In 1976, when he was new to the circuit, Narasimhan would print posters advertising his talks, and hire young boys to paste them on the walls of his neighbourhood. Or he would wake up at 4am, slip out into the pre-dawn cool and chalk his publicity onto the surface of busy roads: “Tonight, a lecture on the Ramayana, at such-and-such temple in Nungambakkam." Today, Narasimhan runs a small organization that schools children in the Vedas and that provides a stage for new upanyasam and harikatha performers.

One of these is S. Manikandan, a 23-year-old bank executive with a gentle, pleasant voice, who has a couple of dozen upanyasams behind him. He isn’t bashful about the propriety of dispensing sermons at such a young age. “Spirituality isn’t like that," he says. “You don’t have to have experienced everything to be able to read the scriptures." Every night, after work, he reads for an hour, taking notes and thinking through his material. “Whatever I’m reading, I’m sharing my thoughts on that. That’s all."

Studies

Sridhar, who says he studies every night between 10pm and 2am, has heard a particular grumble often. “For some reason, when somebody young says that he or she is in this field, people blink twice in surprise. It’s thought of as something for the elderly," he says. “’You’re doing this at this age?’ they’ll ask. Well, what age should I be?"

If anything, Sridhar insists, his youth gives him an advantage. He can—as he does—command special audiences of teenagers on his tours overseas, addressing them in shorts and a T-shirt, slipping in allusions to horcruxes or summer blockbuster films. He can lace his lectures with his generation’s liberalism, enjoining his listeners to look past the barriers of caste. “I can’t stand casteism, but I don’t make it appear as if this is just my opinion," he says.
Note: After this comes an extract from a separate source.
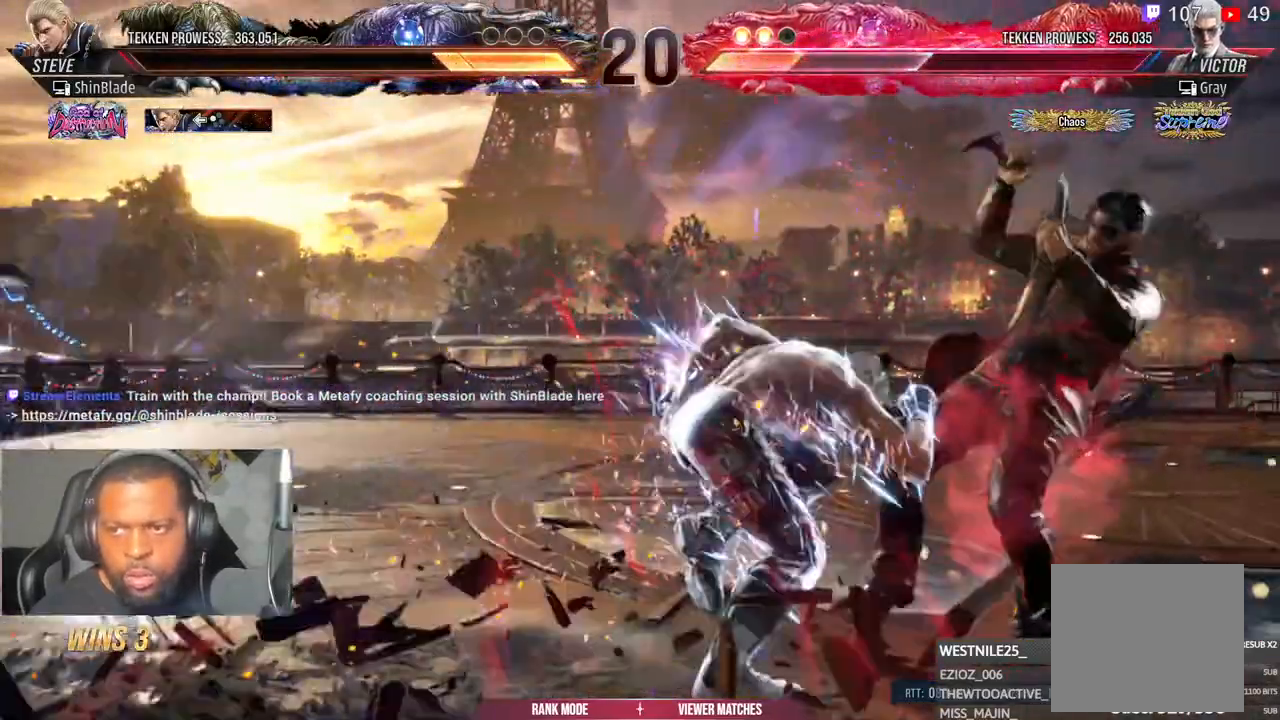
{"buttons": [], "left_stick": "center", "right_stick": "center", "events": [[33, "DPAD_DOWN", "down"], [117, "DPAD_LEFT", "down"], [150, "DPAD_DOWN", "up"], [167, "CIRCLE", "down"], [167, "TRIANGLE", "down"], [217, "DPAD_LEFT", "up"], [267, "CIRCLE", "up"], [300, "TRIANGLE", "up"]]}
“I quote people like (the Hindu reformer) Ramanuja, who said the same thing a thousand years ago. If I do that, people can’t question me and my inexperience."

Criticism

Venkatakrishnan has no quibbles with youth in itself, but he regards with weariness the hectoring tone and energetic moralizing of today’s harikathas. “If you listen to the performances of Saraswati Bai, you’ll hear none of this ‘In those days…’ or ‘We should all behave like this…’ sort of stuff," he says. “They were just beautifully told mythological stories, with maybe some asides about how to lead a good life. And they had a real sense of wit. What we see today is humour of the lowest order."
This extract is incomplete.